Abbas a bien dit lundi à la tête du bureau politique du Hamas, Khaled Meshaal, que son organisation devait cesser les combats immédiatement. Il a dit la même chose le lendemain dans son discours, bien qu’il ait modéré son langage.
Pourquoi donc Abbas suit-il tout de même le Hamas ? Abbas et la direction du Fatah comprennent que la situation à Gaza a entraîné un dramatique affaiblissement de leur position. Leur popularité a plongé. Les membres du personnel d’Abbas sont inquiets d’une enquête publiée mardi par l’Award Institute parmi les résidents de Cisjordanie qui indique une progression significative du statut du Hamas aux dépens de celui du Fatah.
Les chiffres de l’enquête racontent l’histoire de la guerre du point de vue palestinien et expliquent pourquoi le Hamas est si déterminé à continuer à combattre.
A la question « qui est en train de gagner la guerre », seulement 7 % répondent Israël, 58 % estiment qu’il s’agit du Hamas et 34 % disent ni l’un ni l’autre (1 % répondent qu’ils ne savent pas). Quand a été posée la question du rôle d’Abbas, seulement 16 % ont donné une réponse positive, à la différence de 59 % qui en ont donné une négative. En comparaison, pour ce qui concerne Khaled Meshaal, 66 % ont répondu positivement et seulement 10 % ont donné une réponse négative.

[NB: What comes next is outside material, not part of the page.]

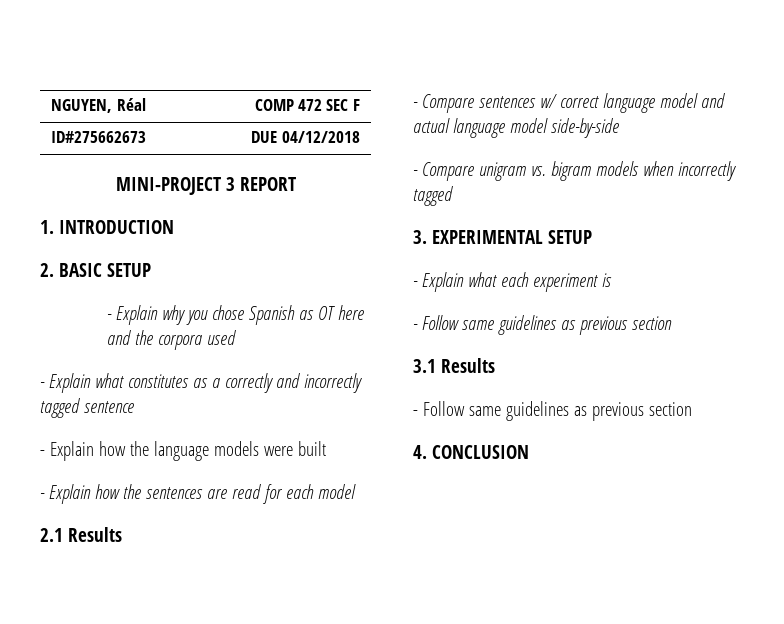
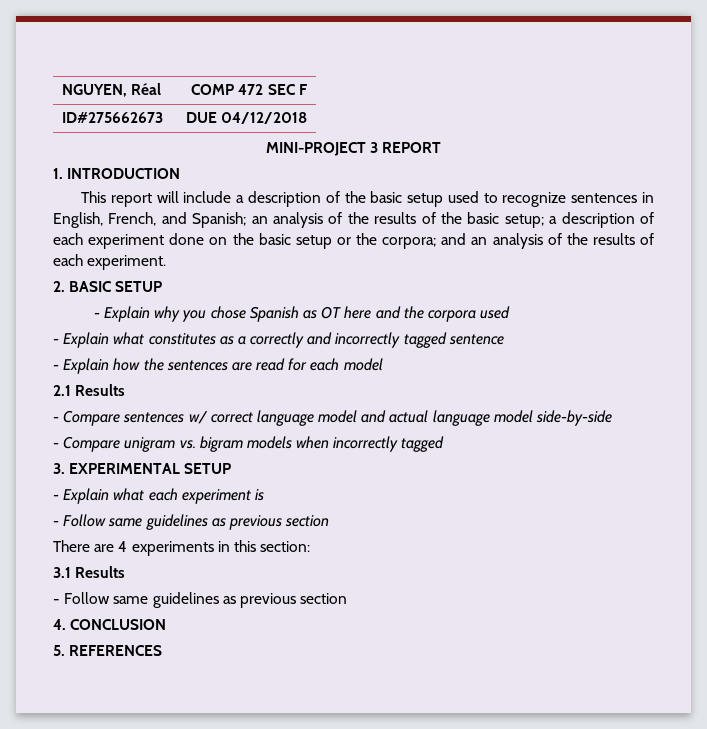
(174, 227) none -> [81,191,654,207] [53,212,654,228] [53,233,654,249] [53,254,167,270] // This report will include a description of the basic setup used to recognize sentences in English, French, and Spanish; an analysis of the results of the basic setup; a description of each experiment done on the basic setup or the corpora; and an analysis of the results of each experiment.
[40,441,326,461] // - Explain how the language models were built -> (504, 339) none
(672, 323) none -> [53,540,311,556] // There are 4 experiments in this section:
(529, 452) none -> [53,645,163,656] // 5. REFERENCES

Pour les rôles des différentes factions palestiniennes, 22 % ont dit que le rôle du Fatah était positif, ceci comparé aux 45 % qui ont dit penser qu’il était négatif et 32 % l’ont jugé neutre. Dans le même temps, 85 % ont affirmé que le Hamas fonctionne d’une manière positive, seulement 6 % ont répondu qu’elle était négative et 9 %, neutre. 31 % ont dit soutenir le Hamas et seulement 24 % ont dit être derrière le Fatah et d’autres divers groupes.